In his room at Chelsea’s Allerton Hotel, which doubles as a New York City residence for homeless people with HIV, Zonell Wright never had a refrigerator for storing his perishable meds. But that was the least of it. If he killed one roach, Wright said, scores would emerge to consume the dead one. Mice burrowed into the urine-stained mattress, and crack vials littered the hallway. “The Allerton was disgusting and dangerous,” said Wright, a 42-year-old African American. “My health would have been in jeopardy if I’d stayed.” He moved to the Central Queens YMCA and, in late September, joined a class-action suit—filed on behalf of the city’s homeless with HIV by the advocacy group Housing Works—charging the city with putting PWAs in conditions “unfit for human habitation.”

The suit argues that the city, which places 2,000 HIVers a month in nearly 50 low-rent hotels, is violating a 1997 local law, as well as the federal Americans with Disabilities Act. It is the nation’s first case to stake an ADA housing claim for PWAs, according to Armen Merjian, a senior staff attorney for Housing Works. If the argument succeeds—a preliminary hearing was scheduled for late 1999—Merjian said, the country’s disabled “will be able to seize upon this case to demand a bare minimum of medically appropriate housing under the ADA.” In fact, the National Coalition for the Homeless estimates that at some point in their lives nearly 50 percent of Americans with HIV are expected to need such housing assistance as supplemental income and rental subsidies.

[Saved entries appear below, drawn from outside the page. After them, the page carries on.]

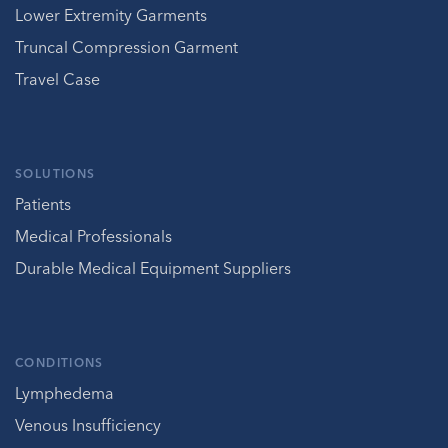
Lower Extremity Garments
Truncal Compression Garment
Travel Case
SOLUTIONS
Patients
Medical Professionals
Durable Medical Equipment Suppliers
CONDITIONS
Lymphedema
Venous Insufficiency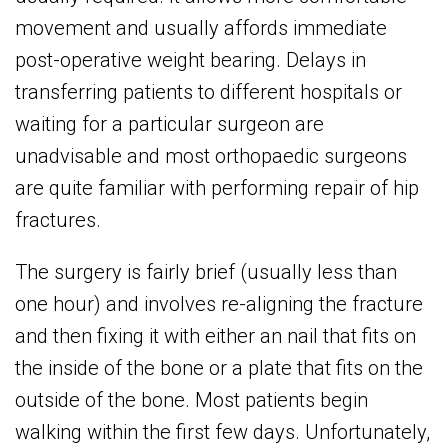
movement and usually affords immediate
post-operative weight bearing. Delays in
transferring patients to different hospitals or
waiting for a particular surgeon are
unadvisable and most orthopaedic surgeons
are quite familiar with performing repair of hip
fractures.
The surgery is fairly brief (usually less than
one hour) and involves re-aligning the fracture
and then fixing it with either an nail that fits on
the inside of the bone or a plate that fits on the
outside of the bone. Most patients begin
walking within the first few days. Unfortunately,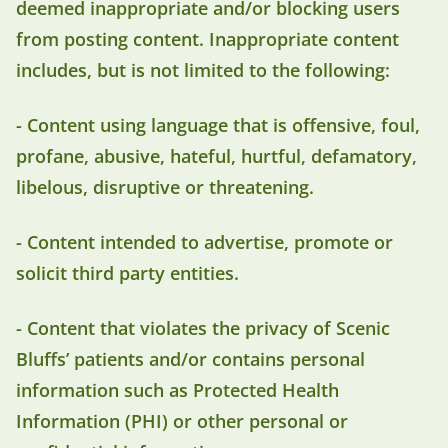
deemed inappropriate and/or blocking users
from posting content. Inappropriate content
includes, but is not limited to the following:
- Content using language that is offensive, foul,
profane, abusive, hateful, hurtful, defamatory,
libelous, disruptive or threatening.
- Content intended to advertise, promote or
solicit third party entities.
- Content that violates the privacy of Scenic
Bluffs’ patients and/or contains personal
information such as Protected Health
Information (PHI) or other personal or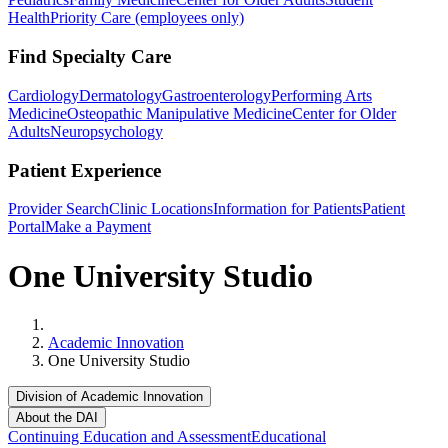
Health
Priority Care (employees only)
Find Specialty Care
Cardiology
Dermatology
Gastroenterology
Performing Arts
Medicine
Osteopathic Manipulative Medicine
Center for Older
Adults
Neuropsychology
Patient Experience
Provider Search
Clinic Locations
Information for Patients
Patient
Portal
Make a Payment
One University Studio
Home
Academic Innovation
One University Studio
Division of Academic Innovation
About the DAI
Continuing Education and Assessment
Educational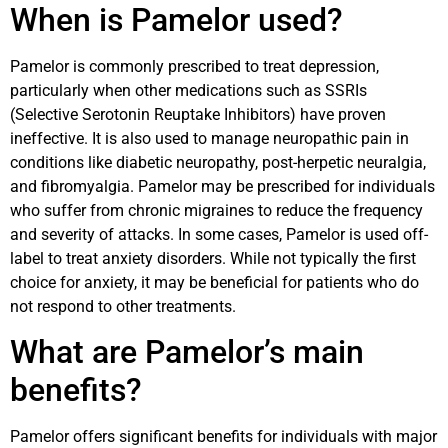
When is Pamelor used?
Pamelor is commonly prescribed to treat depression,
particularly when other medications such as SSRIs
(Selective Serotonin Reuptake Inhibitors) have proven
ineffective. It is also used to manage neuropathic pain in
conditions like diabetic neuropathy, post-herpetic neuralgia,
and fibromyalgia. Pamelor may be prescribed for individuals
who suffer from chronic migraines to reduce the frequency
and severity of attacks. In some cases, Pamelor is used off-
label to treat anxiety disorders. While not typically the first
choice for anxiety, it may be beneficial for patients who do
not respond to other treatments.
What are Pamelor’s main
benefits?
Pamelor offers significant benefits for individuals with major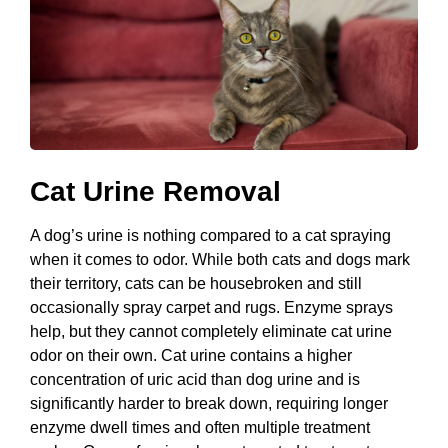
Cat Urine Removal
A dog’s urine is nothing compared to a cat spraying
when it comes to odor. While both cats and dogs mark
their territory, cats can be housebroken and still
occasionally spray carpet and rugs. Enzyme sprays
help, but they cannot completely eliminate cat urine
odor on their own. Cat urine contains a higher
concentration of uric acid than dog urine and is
significantly harder to break down, requiring longer
enzyme dwell times and often multiple treatment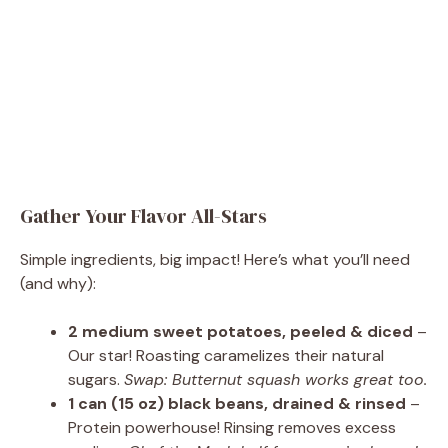
Gather Your Flavor All-Stars
Simple ingredients, big impact! Here’s what you’ll need
(and why):
2 medium sweet potatoes, peeled & diced
–
Our star! Roasting caramelizes their natural
sugars.
Swap: Butternut squash works great too.
1 can (15 oz) black beans, drained & rinsed
–
Protein powerhouse! Rinsing removes excess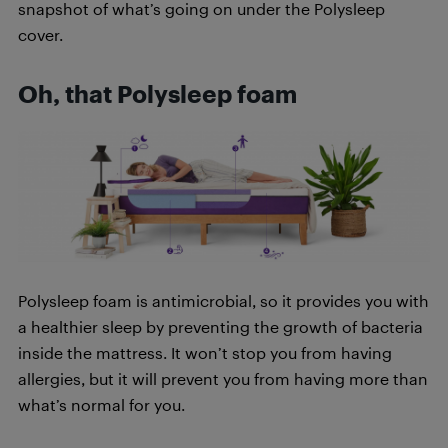
snapshot of what’s going on under the Polysleep
cover.
Oh, that Polysleep foam
Polysleep foam is antimicrobial, so it provides you with
a healthier sleep by preventing the growth of bacteria
inside the mattress. It won’t stop you from having
allergies, but it will prevent you from having more than
what’s normal for you.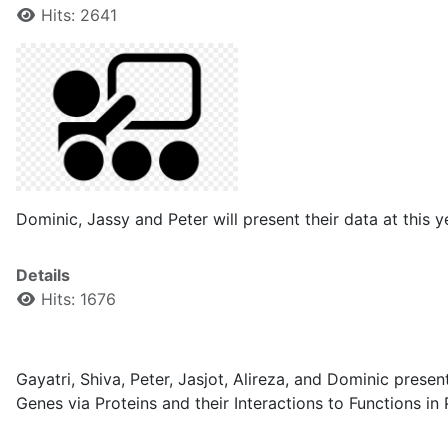
Hits: 2641
Dominic, Jassy and Peter will present their data at thi
Details
Hits: 1676
Gayatri, Shiva, Peter, Jasjot, Alireza, and Dominic presen
Genes via Proteins and their Interactions to Functions 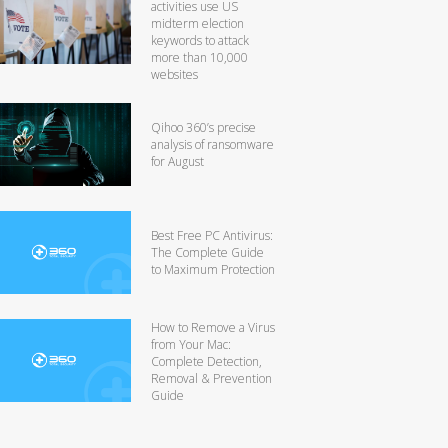
activities use US
midterm election
keywords to attack
more than 10,000
websites
Qihoo 360’s precise
analysis of ransomware
for August
Best Free PC Antivirus:
The Complete Guide
to Maximum Protection
How to Remove a Virus
from Your Mac:
Complete Detection,
Removal & Prevention
Guide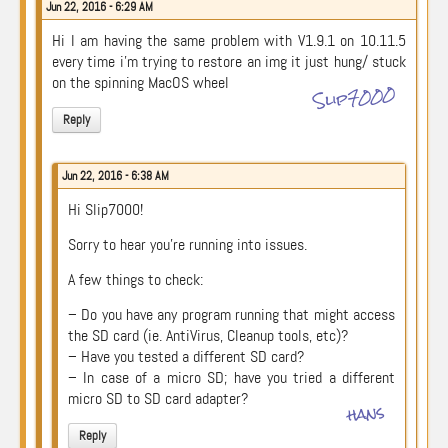
Jun 22, 2016 - 6:29 AM
Hi I am having the same problem with V1.9.1 on 10.11.5
every time i’m trying to restore an img it just hung/ stuck
on the spinning MacOS wheel
Slip7000
Reply
Jun 22, 2016 - 6:38 AM
Hi Slip7000!
Sorry to hear you’re running into issues.
A few things to check:
– Do you have any program running that might access
the SD card (ie. AntiVirus, Cleanup tools, etc)?
– Have you tested a different SD card?
– In case of a micro SD; have you tried a different
micro SD to SD card adapter?
hans
Reply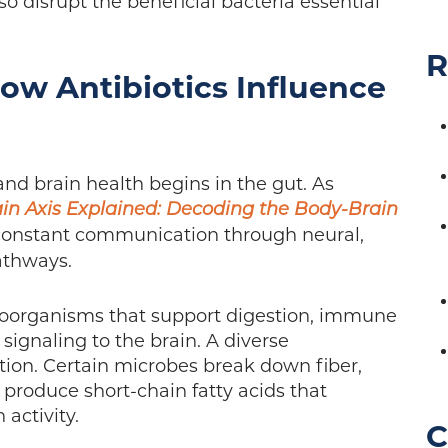
o disrupt the beneficial bacteria essential
R
How Antibiotics Influence
nd brain health begins in the gut. As
in Axis Explained: Decoding the Body-Brain
 constant communication through neural,
athways.
croorganisms that support digestion, immune
signaling to the brain. A diverse
ction. Certain microbes break down fiber,
d produce short-chain fatty acids that
 activity.
C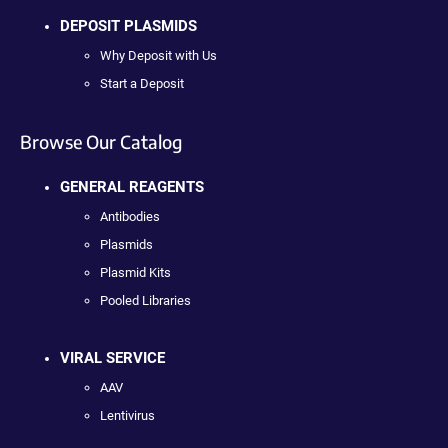
DEPOSIT PLASMIDS
Why Deposit with Us
Start a Deposit
Browse Our Catalog
GENERAL REAGENTS
Antibodies
Plasmids
Plasmid Kits
Pooled Libraries
VIRAL SERVICE
AAV
Lentivirus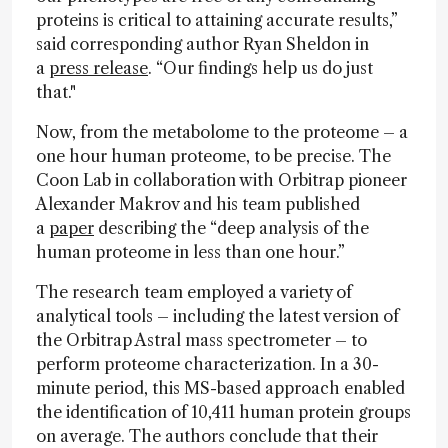
proteins is critical to attaining accurate results,”
said corresponding author Ryan Sheldon in
a
press release
. “Our findings help us do just
that."
Now, from the metabolome to the proteome – a
one hour human proteome, to be precise. The
Coon Lab in collaboration with Orbitrap pioneer
Alexander Makrov and his team published
a
paper
describing the “deep analysis of the
human proteome in less than one hour.”
The research team employed a variety of
analytical tools – including the latest version of
the Orbitrap Astral mass spectrometer – to
perform proteome characterization. In a 30-
minute period, this MS-based approach enabled
the identification of 10,411 human protein groups
on average. The authors conclude that their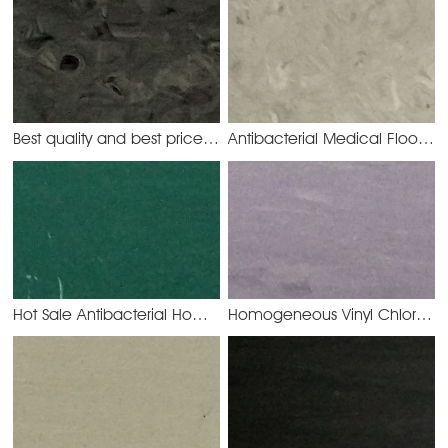
Best quality and best price PVC Rolling Homogeneous Flooring
Antibacterial Medical Floor Homogeneous PVC Rolling
Hot Sale Antibacterial Homogeneous Flooring
Homogeneous Vinyl Chloride Floor use for Airport
YMC3022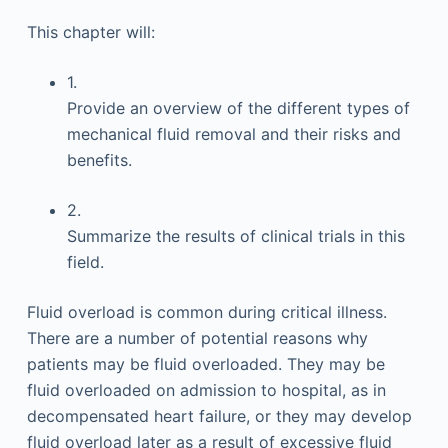
This chapter will:
1.
Provide an overview of the different types of
mechanical fluid removal and their risks and
benefits.
2.
Summarize the results of clinical trials in this
field.
Fluid overload is common during critical illness.
There are a number of potential reasons why
patients may be fluid overloaded. They may be
fluid overloaded on admission to hospital, as in
decompensated heart failure, or they may develop
fluid overload later as a result of excessive fluid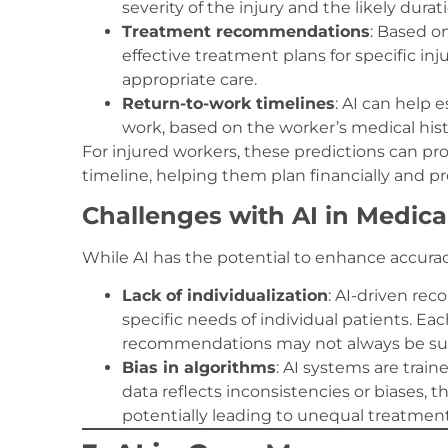
severity of the injury and the likely durat
Treatment recommendations
: Based o
effective treatment plans for specific inj
appropriate care.
Return-to-work timelines
: AI can help 
work, based on the worker’s medical his
For injured workers, these predictions can pro
timeline, helping them plan financially and pro
Challenges with AI in Medic
While AI has the potential to enhance accuracy
Lack of individualization
: AI-driven re
specific needs of individual patients. Ea
recommendations may not always be sui
Bias in algorithms
: AI systems are train
data reflects inconsistencies or biases
potentially leading to unequal treatment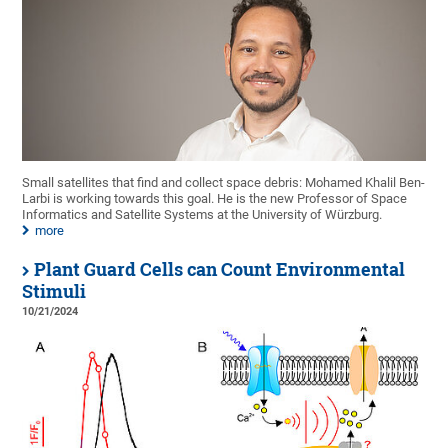
Small satellites that find and collect space debris: Mohamed Khalil Ben-
Larbi is working towards this goal. He is the new Professor of Space
Informatics and Satellite Systems at the University of Würzburg.
more
Plant Guard Cells can Count Environmental
Stimuli
10/21/2024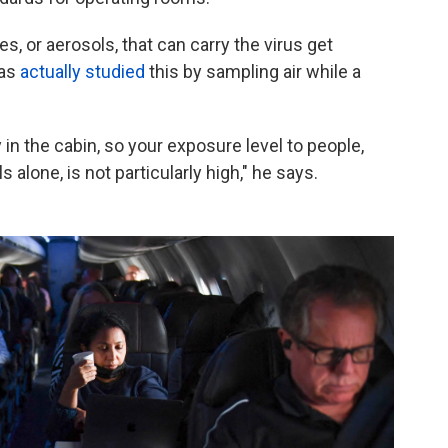
es, or aerosols, that can carry the virus get
has
actually studied
this by sampling air while a
 in the cabin, so your exposure level to people,
alone, is not particularly high," he says.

To buttress its claims, Housing Works conducted a survey that found “appallingly filthy and unsanitary” rooms and bathrooms, lack of refrigerators in a third of the units, as well as loan sharking by hotel staff, drug dealing and prostitution. Two earlier reports reached similar conclusions, one of which was headed by the National Development and Research Institute, a nonpartisan outfit commissioned by New York City Mayor Rudy Giuliani.

Allerton staffers declined to be interviewed, but the Central Queens YMCA, where Wright now lives, disputed the suit’s charges. “I treat this like my house,” said Rachel Gordon, its senior residence director. She admitted, however, that this “house” does not provide refrigerators for meds. For now, Wright remains there but has said that situation could change “tomorrow.”

Jason A. Turner, commissioner of the city’s Human Resources Administration, which oversees the housing program, issued a statement saying that “these concerns have been taken seriously.” But just two weeks after the suit was filed, his office announced that it was reducing the number of caseworkers, despite repeated charges that homeless PWAs rarely get to see them as required under city law.

In a related story, New York state’s highest court ruled unanimously in October that the Giuliani administration used its Eligibility Verification Review to create illegal obstacles for people with HIV seeking public assistance by requiring them to undergo repeated background checks.